What I found was that there was a class implication specific to being a female truck driver, as opposed to just a truck driver in general. There was an assumption that you only wanted to be a truck driver if you were a woman because your husband was a truck driver, or because you were a single mother desperate to provide for her family. Unlike male truck drivers, there seemed to be a certain desperation that is implied with being a female truck driver. For men, truck driving could be explained as a love of the open road, or interest in driving/technology, or as a good way to make a living without much in the way of formal education.

I also think part of the class implication with being a female truck driver has to do with the technology of cars/trucks. Being interested in automobiles, and engines, and being self-sufficient in terms of fixing car problems doesn’t have class implications for men, although the kind of car involved certainly brings class into it. But for women, it is”lower class” to have these skills, because a women who can’t get a man to do these things for her, and can’t pay to have it done, has to work with the masculine technology of the car herself.
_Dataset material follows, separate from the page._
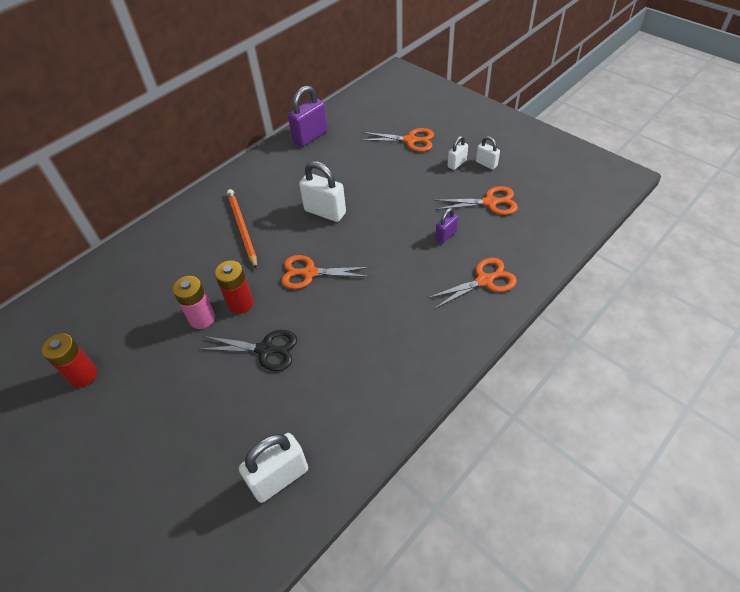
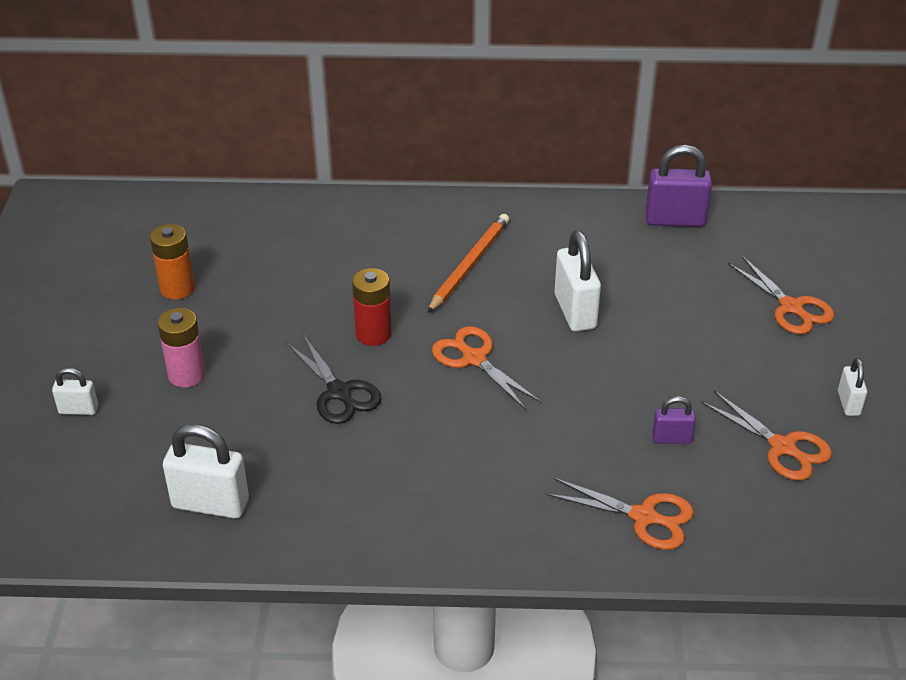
camera: 45 degrees right, 10 degrees down
(83, 375) = (177, 288): red battery -> orange battery
(202, 318) = (324, 319): pink battery -> pink battery (187, 375)
(457, 163) = (809, 375): white padlock -> white padlock (78, 410)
I wonder if there are other fields where the opposite of this situation is the case, where only “desperate” men work in a field of feminine technology? I’m not really sure what a field of feminine technology would be … Maybe the garment industry could be an example of this?

One Response
  1. Laura permalink
    February 26, 2009

    I think the opposite thing occurs with the administrative assistants and maybe the nurses who looked down on the men who chose that career. Maybe they were thinking that the men weren’t “manly” enough because they had chosen (been forced into?) a career that was obviously beneath them, so they were both less masculine and perhaps seen as desperate and therefore lower class.